Überlastete Intensivstationen Patientenverlegungen aus Bayern gehen weiter

Auf dem Flughafen Münster-Osnabrück steht eine Maschine der Luftwaffe mit sechs Coroa-Patienten aus Süddeutschland. Foto: Guido Kirchner/dpa/Archivbild/dpa

Die vierte Corona-Welle tobt weiter in Bayern. Auch am Samstag sind Intensiv-Patienten in andere Bundesländer gebracht worden, weil es in weiten Teilen des Freistaats kaum mehr Kapazitäten gibt.

Am Samstag sind weitere schwer kranke Patienten aus Bayern zur intensivmedizinischen Versorgung in andere Bundesländer verlegt worden. Das sagte eine Sprecherin des Innenministeriums in München. Bis zum Abend sollten zwei Patienten von München aus nach Hamburg und jeweils zwei nach Köln, Düsseldorf und Dortmund geflogen werden. Mit Krankenwagen sollten weitere drei Corona-Patienten von Schwaben aus ins Saarland und nach Rheinland-Pfalz gebracht werden.

Die Intensivstationen vieler Krankenhäuser im Freistaat sind überlastet, weil dort viele schwer an Corona erkrankte Menschen versorgt werden müssen.

Unterdessen sank die Sieben-Tage-Inzidenz in Bayern am Samstag leicht. Das Robert Koch-Institut (RKI) gab die Zahl der Corona-Neuinfektionen pro 100.000 Einwohner binnen einer Woche am Samstagmorgen mit 634,5 an - am Tag zuvor lag der Wert bei 652,3.

13.422 neue Infektionen und 72 Todesfälle im Zusammenhang mit Corona meldeten die bayerischen Gesundheitsämter laut RKI innerhalb von 24 Stunden (Stand: Samstag, 9.45 Uhr).

Die höchste Inzidenz wies demnach der Landkreis Freyung-Grafenau mit 1410,2 aus - gefolgt von den Kreisen Rosenheim und Rottal-Inn. Insgesamt lagen neun Landkreise und Städte über der 1000er-Marke. Am Freitag waren es noch zwölf Regionen.
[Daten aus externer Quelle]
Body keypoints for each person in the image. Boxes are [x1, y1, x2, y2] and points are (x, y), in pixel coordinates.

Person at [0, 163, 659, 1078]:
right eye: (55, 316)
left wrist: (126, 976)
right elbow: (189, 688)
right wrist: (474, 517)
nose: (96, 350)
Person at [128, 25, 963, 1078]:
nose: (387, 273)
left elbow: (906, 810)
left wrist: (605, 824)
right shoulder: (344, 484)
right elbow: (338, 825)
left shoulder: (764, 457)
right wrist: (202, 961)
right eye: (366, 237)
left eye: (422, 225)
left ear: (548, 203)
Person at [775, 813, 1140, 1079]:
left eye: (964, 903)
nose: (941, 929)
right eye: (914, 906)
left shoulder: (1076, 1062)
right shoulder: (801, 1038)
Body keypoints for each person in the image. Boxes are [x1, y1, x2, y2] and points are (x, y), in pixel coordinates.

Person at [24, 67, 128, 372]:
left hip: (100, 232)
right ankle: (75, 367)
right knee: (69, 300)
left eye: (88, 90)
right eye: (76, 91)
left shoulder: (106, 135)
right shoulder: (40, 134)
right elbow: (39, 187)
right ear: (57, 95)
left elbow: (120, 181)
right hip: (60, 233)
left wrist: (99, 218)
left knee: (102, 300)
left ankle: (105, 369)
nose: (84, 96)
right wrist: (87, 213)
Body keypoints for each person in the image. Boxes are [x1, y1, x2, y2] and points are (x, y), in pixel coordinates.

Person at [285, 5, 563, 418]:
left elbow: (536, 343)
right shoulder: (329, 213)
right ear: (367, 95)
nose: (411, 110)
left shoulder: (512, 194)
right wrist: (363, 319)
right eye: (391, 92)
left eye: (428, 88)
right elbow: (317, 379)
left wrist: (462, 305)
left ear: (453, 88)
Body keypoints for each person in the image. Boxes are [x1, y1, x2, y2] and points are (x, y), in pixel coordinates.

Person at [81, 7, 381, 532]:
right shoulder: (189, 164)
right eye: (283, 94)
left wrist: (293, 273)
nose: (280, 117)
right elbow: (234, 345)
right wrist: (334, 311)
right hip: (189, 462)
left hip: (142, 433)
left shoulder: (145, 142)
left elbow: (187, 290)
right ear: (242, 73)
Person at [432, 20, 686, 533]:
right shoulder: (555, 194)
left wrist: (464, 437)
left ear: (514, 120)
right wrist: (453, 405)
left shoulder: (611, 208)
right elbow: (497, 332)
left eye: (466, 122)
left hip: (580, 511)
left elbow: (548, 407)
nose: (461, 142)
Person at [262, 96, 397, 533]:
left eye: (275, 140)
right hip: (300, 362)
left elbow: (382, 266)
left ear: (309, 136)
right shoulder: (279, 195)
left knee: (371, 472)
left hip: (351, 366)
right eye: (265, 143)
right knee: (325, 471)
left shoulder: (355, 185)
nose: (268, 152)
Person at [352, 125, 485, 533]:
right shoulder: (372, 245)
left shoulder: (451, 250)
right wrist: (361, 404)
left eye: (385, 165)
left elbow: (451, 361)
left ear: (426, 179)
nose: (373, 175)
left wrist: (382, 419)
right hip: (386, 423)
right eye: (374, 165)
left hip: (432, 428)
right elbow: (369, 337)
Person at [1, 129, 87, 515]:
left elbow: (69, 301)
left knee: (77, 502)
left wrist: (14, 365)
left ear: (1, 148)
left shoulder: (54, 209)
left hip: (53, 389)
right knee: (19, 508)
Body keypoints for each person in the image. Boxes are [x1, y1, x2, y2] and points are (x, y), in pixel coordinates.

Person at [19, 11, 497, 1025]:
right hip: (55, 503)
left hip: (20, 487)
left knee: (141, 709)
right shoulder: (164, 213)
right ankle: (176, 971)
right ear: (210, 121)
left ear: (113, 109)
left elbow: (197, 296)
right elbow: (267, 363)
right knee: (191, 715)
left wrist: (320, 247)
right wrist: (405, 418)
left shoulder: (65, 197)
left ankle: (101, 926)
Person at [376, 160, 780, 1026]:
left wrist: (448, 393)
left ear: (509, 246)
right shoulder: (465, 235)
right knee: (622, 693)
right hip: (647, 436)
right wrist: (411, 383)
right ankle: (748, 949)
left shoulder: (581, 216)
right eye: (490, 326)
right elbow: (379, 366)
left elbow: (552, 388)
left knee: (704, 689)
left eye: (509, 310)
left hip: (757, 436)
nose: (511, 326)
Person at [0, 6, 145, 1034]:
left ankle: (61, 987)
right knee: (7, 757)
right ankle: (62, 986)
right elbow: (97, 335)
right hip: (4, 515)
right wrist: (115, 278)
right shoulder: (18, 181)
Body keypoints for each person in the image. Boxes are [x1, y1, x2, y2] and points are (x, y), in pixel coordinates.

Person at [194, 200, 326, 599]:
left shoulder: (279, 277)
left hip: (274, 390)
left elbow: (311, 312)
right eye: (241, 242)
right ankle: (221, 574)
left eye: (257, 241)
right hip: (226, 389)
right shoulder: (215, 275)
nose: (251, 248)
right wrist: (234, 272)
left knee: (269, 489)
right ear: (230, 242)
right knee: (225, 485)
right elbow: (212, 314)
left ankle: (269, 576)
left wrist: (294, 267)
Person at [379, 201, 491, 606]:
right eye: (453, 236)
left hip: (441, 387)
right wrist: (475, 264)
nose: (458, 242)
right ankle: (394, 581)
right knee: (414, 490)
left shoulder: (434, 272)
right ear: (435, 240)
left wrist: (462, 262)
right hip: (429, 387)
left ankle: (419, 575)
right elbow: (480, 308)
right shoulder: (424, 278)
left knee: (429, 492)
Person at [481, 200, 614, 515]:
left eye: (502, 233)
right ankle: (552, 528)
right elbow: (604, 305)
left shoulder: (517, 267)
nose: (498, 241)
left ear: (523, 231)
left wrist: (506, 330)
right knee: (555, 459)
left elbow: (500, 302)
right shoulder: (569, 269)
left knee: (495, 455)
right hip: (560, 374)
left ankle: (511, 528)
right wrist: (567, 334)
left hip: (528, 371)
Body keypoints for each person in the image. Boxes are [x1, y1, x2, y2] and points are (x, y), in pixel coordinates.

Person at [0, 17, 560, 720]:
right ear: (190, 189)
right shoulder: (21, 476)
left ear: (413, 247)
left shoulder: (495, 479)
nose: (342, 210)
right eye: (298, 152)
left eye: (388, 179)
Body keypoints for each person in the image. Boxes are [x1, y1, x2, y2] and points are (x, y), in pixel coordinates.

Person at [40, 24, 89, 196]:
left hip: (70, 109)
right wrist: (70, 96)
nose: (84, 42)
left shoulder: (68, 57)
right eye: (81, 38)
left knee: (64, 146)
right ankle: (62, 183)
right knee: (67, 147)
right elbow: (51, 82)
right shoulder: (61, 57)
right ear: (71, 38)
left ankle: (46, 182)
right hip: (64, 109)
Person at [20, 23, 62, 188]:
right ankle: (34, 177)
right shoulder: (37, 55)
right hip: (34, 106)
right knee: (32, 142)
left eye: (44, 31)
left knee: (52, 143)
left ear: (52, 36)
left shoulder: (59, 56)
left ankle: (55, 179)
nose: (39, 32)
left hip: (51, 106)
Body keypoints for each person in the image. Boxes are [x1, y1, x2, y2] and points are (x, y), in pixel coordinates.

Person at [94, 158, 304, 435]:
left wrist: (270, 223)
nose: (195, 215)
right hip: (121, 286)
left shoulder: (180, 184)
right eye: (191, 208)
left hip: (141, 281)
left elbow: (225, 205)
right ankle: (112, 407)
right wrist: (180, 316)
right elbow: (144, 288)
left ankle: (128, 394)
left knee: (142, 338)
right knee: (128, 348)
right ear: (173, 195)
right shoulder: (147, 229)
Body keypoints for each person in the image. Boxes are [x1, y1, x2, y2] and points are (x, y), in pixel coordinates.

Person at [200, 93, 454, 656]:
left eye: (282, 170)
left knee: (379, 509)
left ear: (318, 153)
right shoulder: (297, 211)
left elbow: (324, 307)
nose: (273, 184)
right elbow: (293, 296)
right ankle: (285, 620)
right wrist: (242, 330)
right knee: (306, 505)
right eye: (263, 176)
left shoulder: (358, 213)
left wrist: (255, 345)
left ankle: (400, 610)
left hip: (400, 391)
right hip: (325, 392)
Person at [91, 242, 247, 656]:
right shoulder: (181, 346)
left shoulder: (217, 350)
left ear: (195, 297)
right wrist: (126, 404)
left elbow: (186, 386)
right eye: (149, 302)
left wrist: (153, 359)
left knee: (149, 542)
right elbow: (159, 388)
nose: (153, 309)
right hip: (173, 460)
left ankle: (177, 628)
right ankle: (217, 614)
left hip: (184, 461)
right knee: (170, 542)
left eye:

Nachdem am Freitag nach RKI-Daten auch im Landkreis Deggendorf die Inzidenz erstmals seit Geltung der neuen Hotspot-Regelung über der 1000er-Schwelle gelegen hatte, griffen nun auch dort die Vorgaben für einen regionalen Hotspot - Restaurants, Hotels, Sport- und Kulturstätten müssen schließen, obwohl die Inzidenz am Samstag wieder unter der 1000er-Grenze lag (950,0).

Bereits am Freitag hatte ein Airbus der Bundeswehr sechs Intensivpatienten aus Bayern ausgeflogen. Der Luftwaffen-Airbus soll erst am Sonntag wieder im Einsatz sein und sechs weitere Intensivpatienten nach Norddeutschland bringen. Die anderen Flüge erfolgten mit Ambulanz-Flugzeugen privater Anbieter.

In der Nacht zum Samstag ging ein weiterer Flug mit zwei Patienten nach Hamburg. Insgesamt sollen bis zum Sonntagabend 30 Intensivpatienten ausgeflogen sein. Alle kämen aus den drei Regierungsbezirken, Oberbayern, Niederbayern und Schwaben. Insgesamt sollen zunächst 50 bayerische Patienten verlegt werden, rund 30 davon bis Sonntag.

Am Freitagabend war am Münchner Flughafen ein Lufthansa-Flug aus dem südafrikanischen Kapstadt angekommen. Es war der letzte Flug, der vor Inkrafttreten der neuen Regelungen zu Virusvariantengebieten landete. Nach Inkrafttreten dürfen die Fluggesellschaften im Wesentlichen nur noch deutsche Staatsbürger oder in Deutschland lebende Personen aus den fraglichen Ländern einfliegen. Die Weltgesundheitsorganisation WHO hat die erstmals im südlichen Afrika nachgewiesene Virusvariante Omikron als besorgniserregend eingestuft. Die Passagiere seien zum Teil vom Flughafen aus in Länder des Nicht-Schengen-Raumes weitergereist, teilte ein Sprecher mit.

Ein weiterer Teil der Insassen des Lufthansa-Airbus 350, dessen rund 300 Sitzplätze fast voll besetzt gewesen seien, sei in München und Umgebung zu Hause oder im Hotel und befinde sich in Quarantäne. Einige Passagiere seien auch innerhalb des Schengen-Raumes vom Flughafen aus weitergereist. Entscheidungen über Infektionsschutzmaßnahmen müssten dann am Zielort getroffen werden.